The school experiences of Brian Paddick, the Metropolitan Police's deputy assistant commissioner, have made him determined to stamp out homophobia in schools.
Mr Paddick was bullied at the all-boys' Sutton Manor high, now Sutton grammar, in south London. He told The TES: "Having been bullied for being gay at school, tackling homophobia in schools is something I am clearly going to be interested in."
Mr Paddick was speaking at last week's National Union of Teachers' Pride in Education conference, which looked at ways of addressing homophobic harassment. He said: "I was invited back to my school recently as a guest speaker at senior prize-giving.
"I ended by telling the boys that they should be themselves and if someone has a problem with that, then it was their problem.
"I was extremely well-received by teachers, pupils and parents.
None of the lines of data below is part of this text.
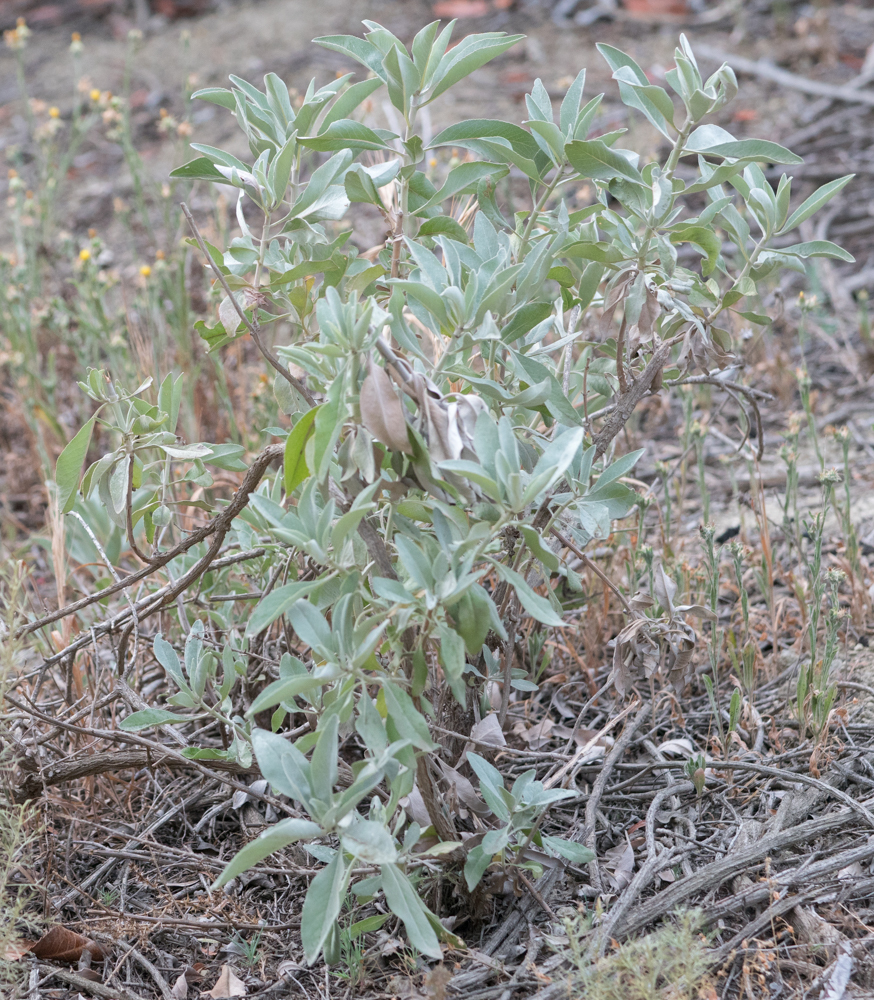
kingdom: Plantae
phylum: Tracheophyta
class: Magnoliopsida
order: Lamiales
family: Lamiaceae
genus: Salvia
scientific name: Salvia apiana
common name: White sage
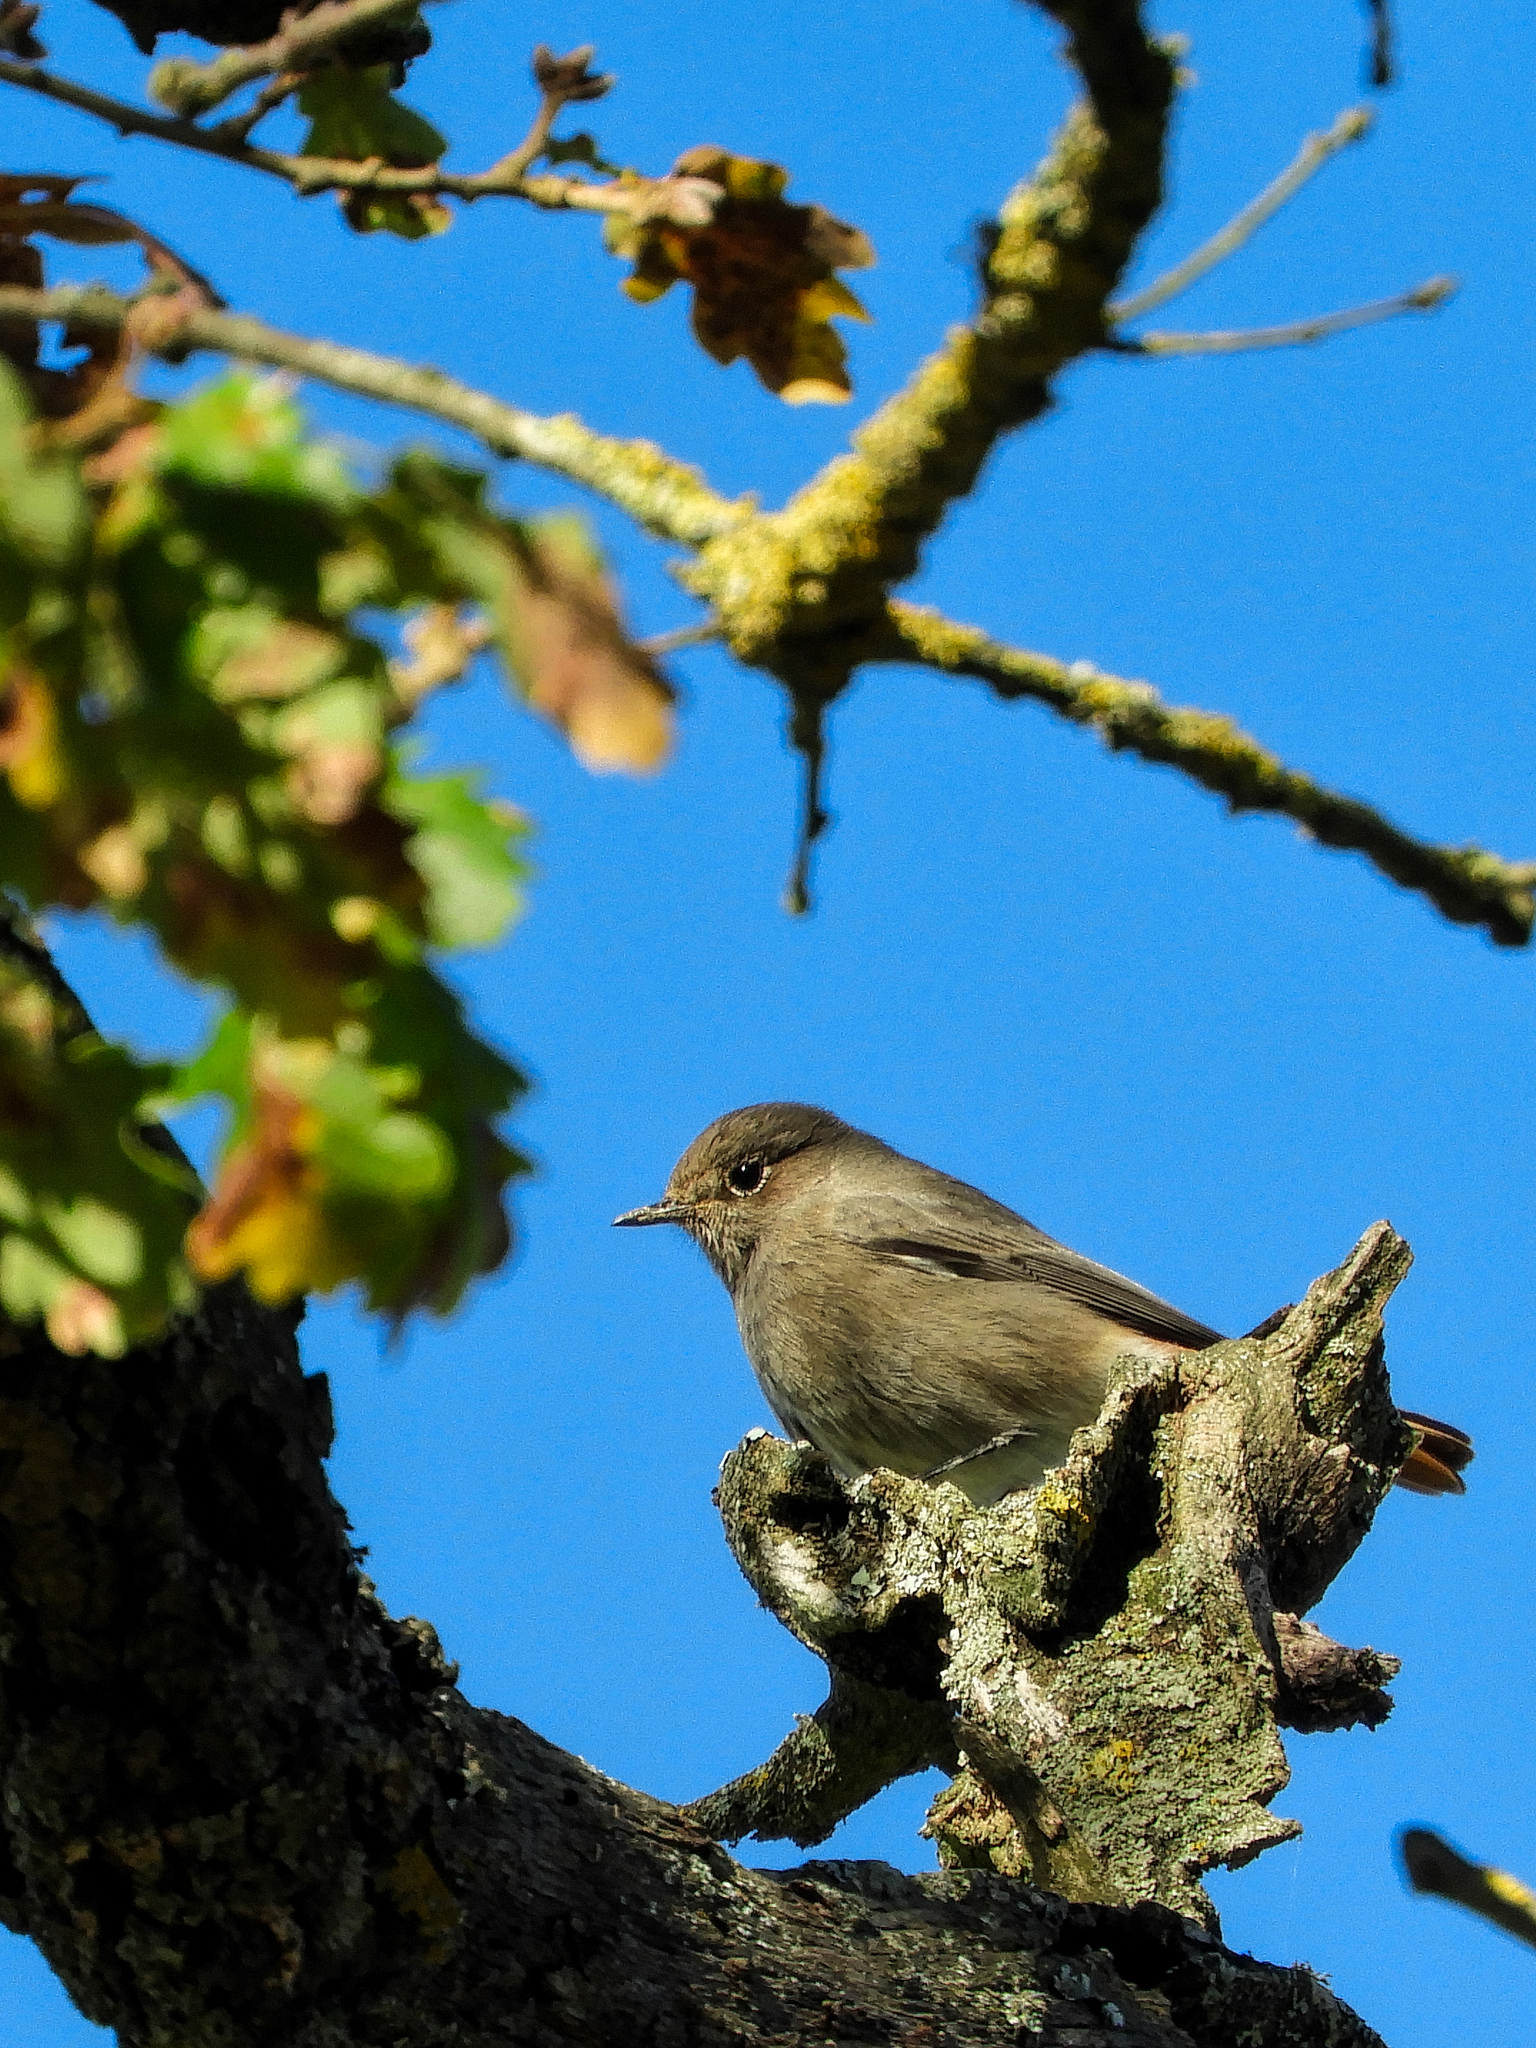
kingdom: Animalia
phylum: Chordata
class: Aves
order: Passeriformes
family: Muscicapidae
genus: Phoenicurus
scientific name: Phoenicurus ochruros
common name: Black redstart
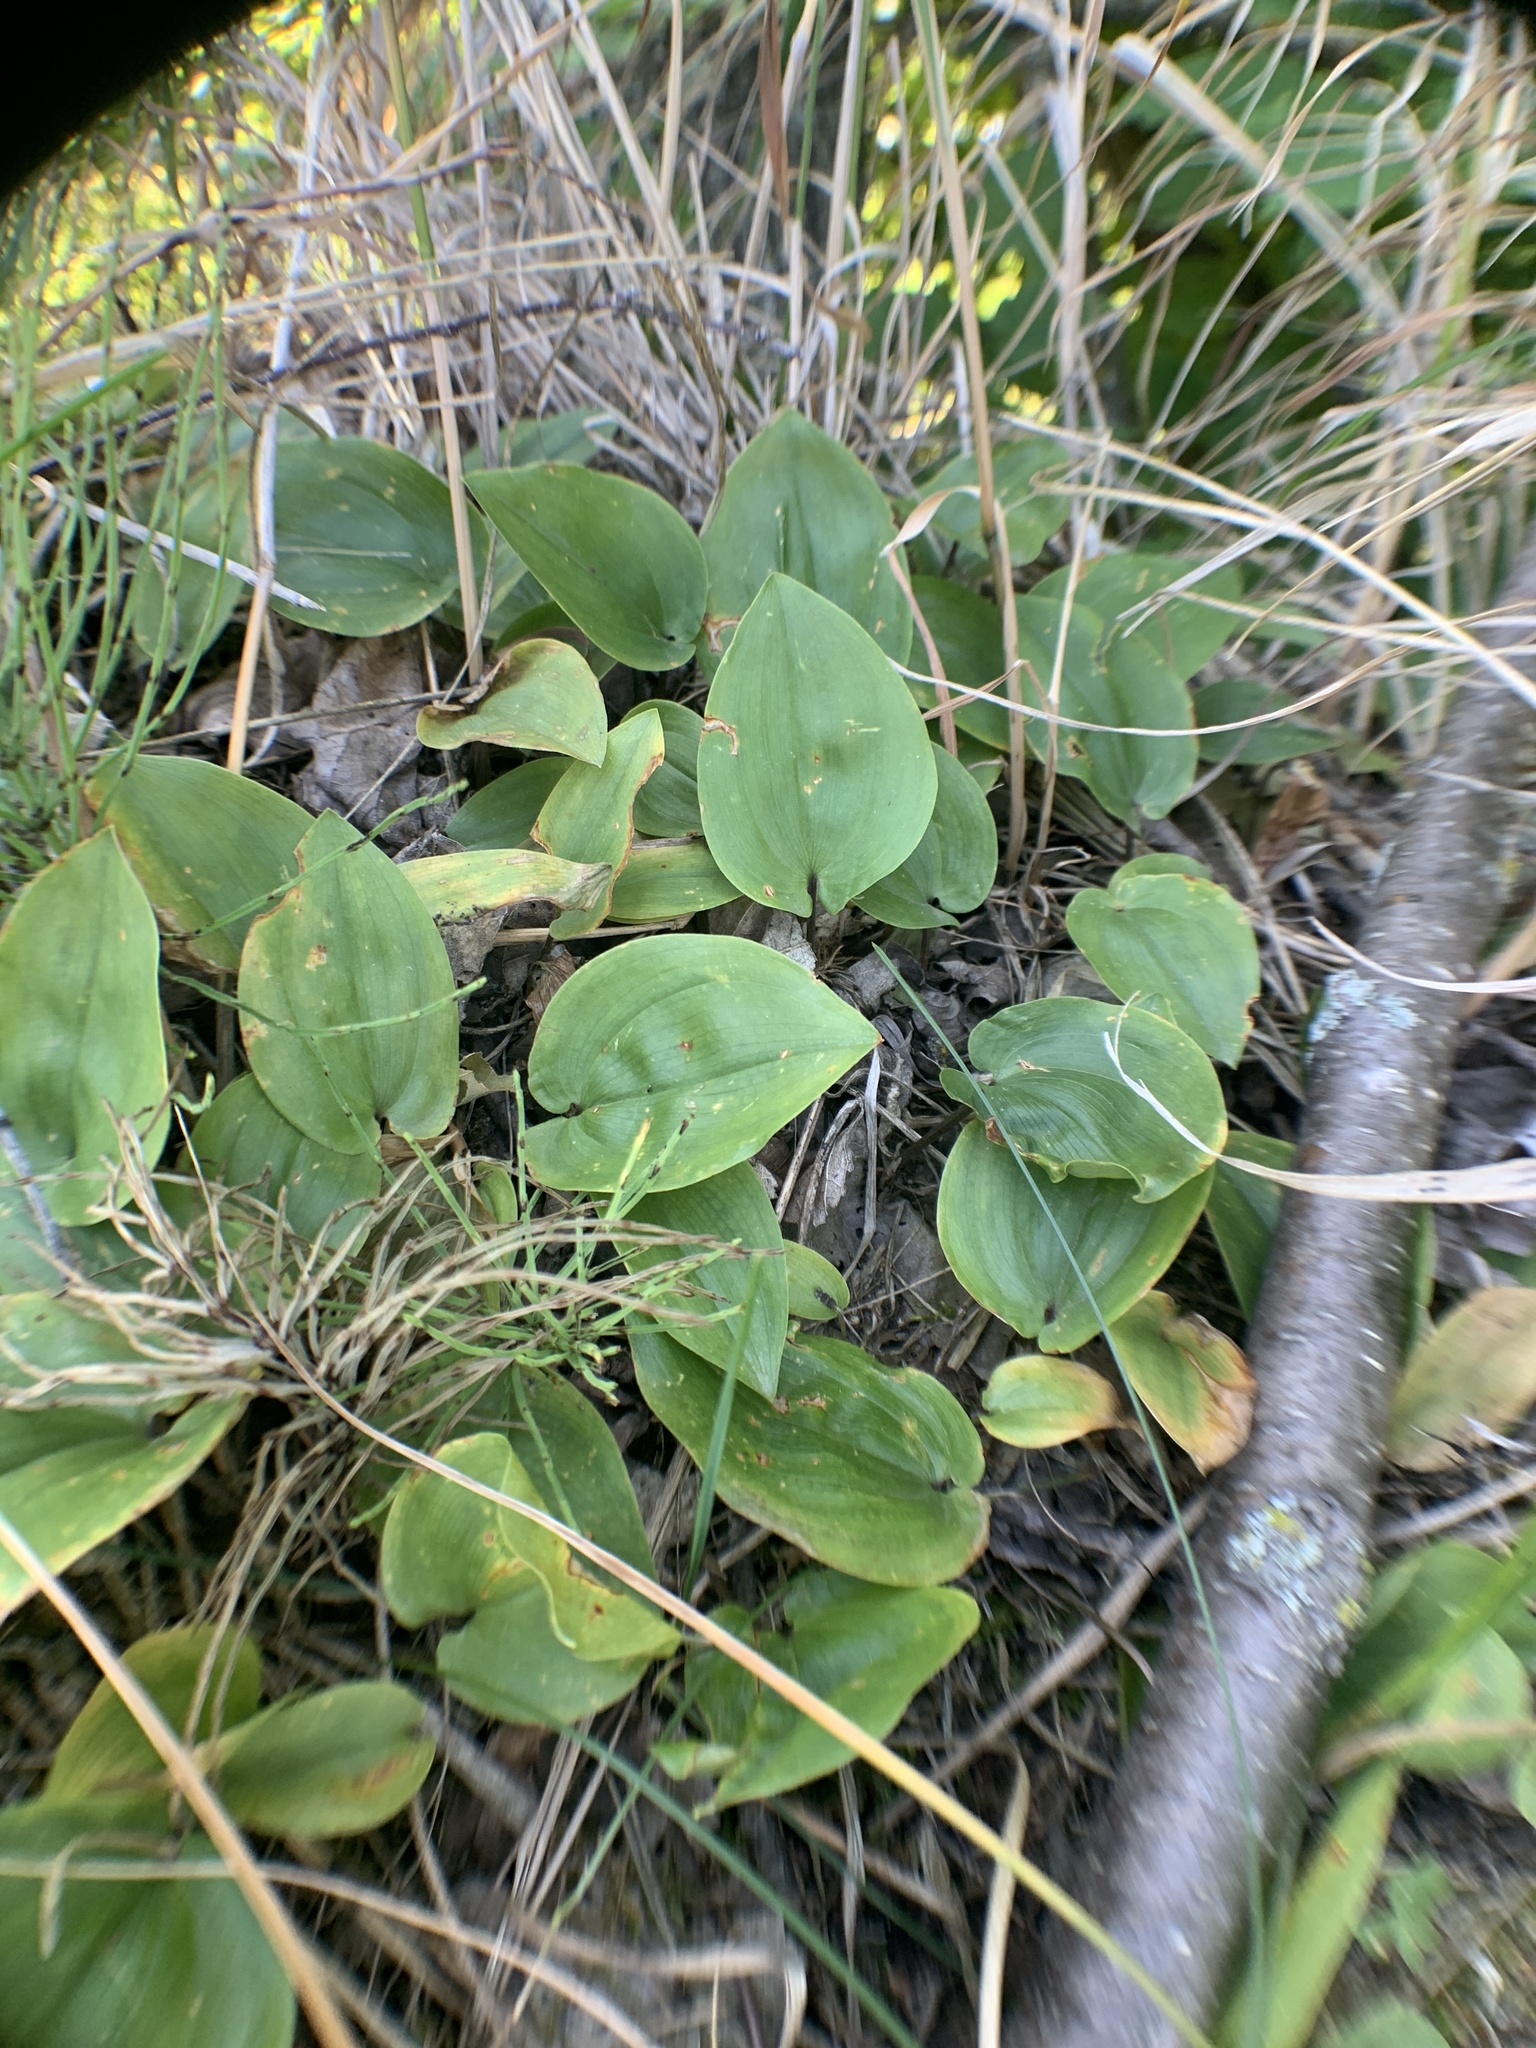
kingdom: Plantae
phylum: Tracheophyta
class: Liliopsida
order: Asparagales
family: Asparagaceae
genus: Maianthemum
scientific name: Maianthemum canadense
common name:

The world has moved on. I never dreamed 30 years ago that I would be an openly gay senior police officer and a guest speaker at the school."
The Metropolitan Police is to support Education for All, a campaign about to be launched by the lesbian, gay, bisexual and transgendered (LGBT) lobby group Stonewall and LGBT support group Friends and Family of Lesbians and Gays.
The campaign will include a website with tips for teachers on how to combat homophobic bullying.
Mr Paddick, who has responsibility for youth issues, said that the campaign will help to tackle the legacy of Section 28, the clause which stopped local authorities promoting homosexuality in schools.
He said: "Education for All will hopefully drive a stake through the heart of Section 28's legacy. Even though it has been removed, its ghost lives on. A lot of teachers and headteachers still believe that their hands are tied."
The campaign will also draw teachers' attention to support groups which they can call on for resources and help.